2. Gyro stand at music festivals

Scarred as I was from my time at the breakfast buffet, I decided to get a “fun” job. What’s more fun than working at music festivals, serving gyros and greasy fries to open-minded festival goers while getting to enjoy the music in the background? As it turns out, pretty much everything. The hours were long—12- to 14-hour days entirely on your feet were the norm—and the work was hard. Inexplicably, we were required to wear vastly oversized black polo shirts, which made the summer heat, cooking meat and constantly running grills even more unbearable than they already were.
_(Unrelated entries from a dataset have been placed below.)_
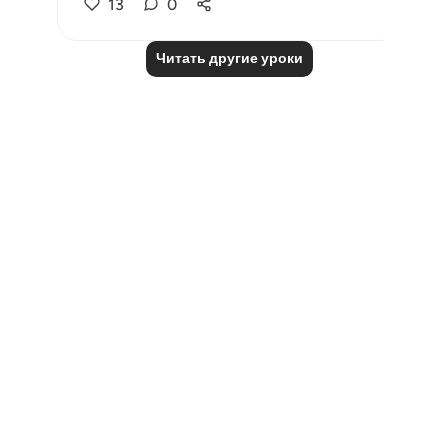
13
0
Читать другие уроки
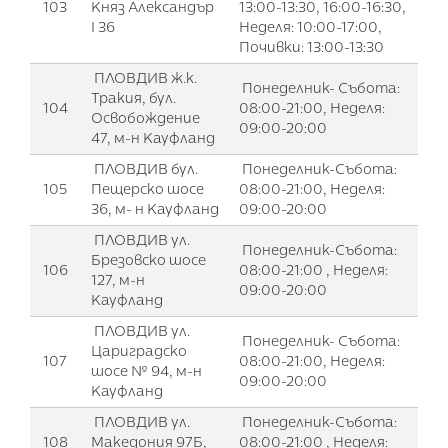
103
Княз Александър
13:00-13:30, 16:00-16:30,
I 36
Неделя: 10:00-17:00,
Почивки: 13:00-13:30
ПЛОВДИВ ж.к.
Понеделник- Събота:
Тракия, бул.
104
08:00-21:00, Неделя:
Освобождение
09:00-20:00
47, м-н Кауфланд
ПЛОВДИВ бул.
Понеделник-Събота:
105
Пещерско шосе
08:00-21:00, Неделя:
36, м- н Кауфланд
09:00-20:00
ПЛОВДИВ ул.
Понеделник-Събота:
Брезовско шосе
106
08:00-21:00 , Неделя:
127, м-н
09:00-20:00
Кауфланд
ПЛОВДИВ ул.
Понеделник- Събота:
Цариградско
107
08:00-21:00, Неделя:
шосе № 94, м-н
09:00-20:00
Кауфланд
ПЛОВДИВ ул.
Понеделник-Събота:
108
Македония 97Б,
08:00-21:00 , Неделя:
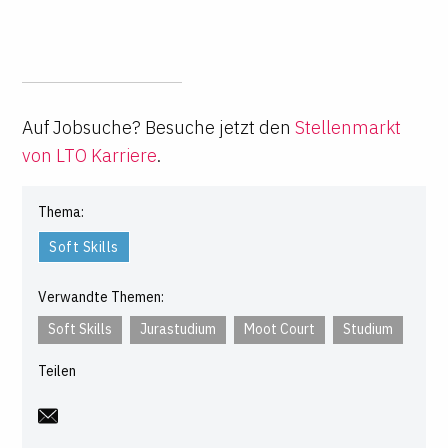
Auf Jobsuche? Besuche jetzt den
Stellenmarkt
von LTO Karriere
.
Thema:
Soft Skills
Verwandte Themen:
Soft Skills
Jurastudium
Moot Court
Studium
Teilen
At one festival, after experiencing unexplained tingling and heart palpitations for half the day, a coworker discovered that I was being mildly electrocuted whenever I used the metal sink to wash the constantly growing pile of dirty dishes.
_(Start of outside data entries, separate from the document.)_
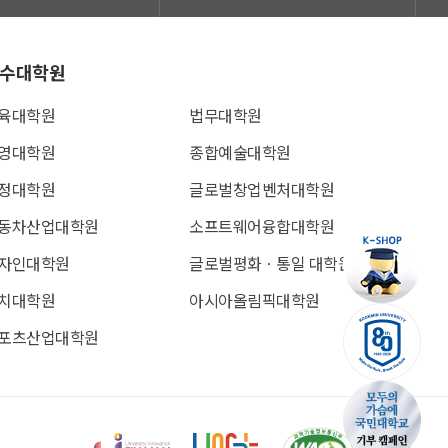
수대학원
육대학원
법무대학원
영대학원
종합예술대학원
정대학원
글로벌창업벤처대학원
동차산업대학원
소프트웨어융합대학원
자인대학원
글로벌평화ㆍ통일 대학원
치대학원
아시아올림픽대학원
포츠산업대학원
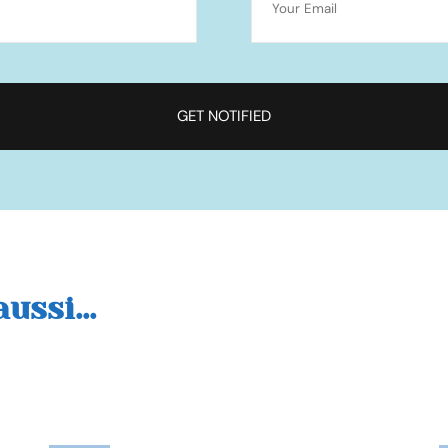
ussi...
This was and is the hardest job I’ve ever had, but to be fair, it wasn’t all bad. Taking the occasional break to go smoke a joint in the porta-potties provided enough physical relief to tackle the wasted, gyro-hungry lines that would appear after the headlining sets, and my coworkers, who remain the hardest-working people I’ve ever met, got me through with their humor, strength and generosity. 



1. Gluten-free bakery

The worst of the bunch was the gluten-free bakery I worked at in college, where I was regularly berated by stay-at-home moms of kids with long lists of their childs’ supposed allergies. It was in a white, wealthy part of town where customers truly seemed to believe that we catered to them and them alone. No offense to the nice gluten-free people out there, but something about catering to the gluten-free crowd seemed to ensure that you’d be dealing with the most demanding, least pleasant people to ever grace a bakery. I would rather serve a psilocybin-afflicted 21-year-old boy fresh off of a Travis Scott set than a 42-year-old blonde mom with a child who has a red dye 40 “allergy” any day of the week. Answering the phone, there was a 50% chance I would be yelled at, which upset me for the first week but soon made me cackle to my fellow coworkers with glee as I put the phone on mute and speaker and we all paused to listen to the ridiculous request that would undoubtedly follow the complaint.
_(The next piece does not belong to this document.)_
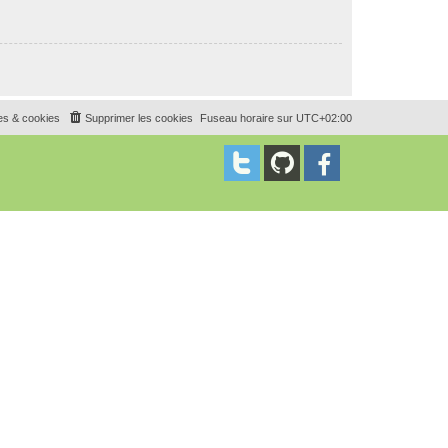
es & cookies
Supprimer les cookies
Fuseau horaire sur
UTC+02:00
One time, when I was alone at the bakery and in the process of melting some milk chocolate in a double boiler, I had to answer one of these calls, and as I tried to professionally respond to the legal threats being lobbed at me, the water in the double boiler bubbled over. As I grabbed it off the stove, my hand got badly burnt—so badly that I developed obscene blisters on my fingers that made it impossible to do anything with my hands the next day. I couldn’t take off, so one of my coworkers drained the blisters in the back of the kitchen (don’t tell the health department), which allowed me to wash dishes for hours that day and was fine until the fingers got infected and I spent the next week on antibiotics. Not being allowed to take time off was a big thing there; I finally quit when my boss, the owner, said I was purposely trying to sabotage her business after both of my grandmas died and I had to attend the out-of-state funerals on the same weekend my coworker had planned to take off to attend a wakeboarding competition.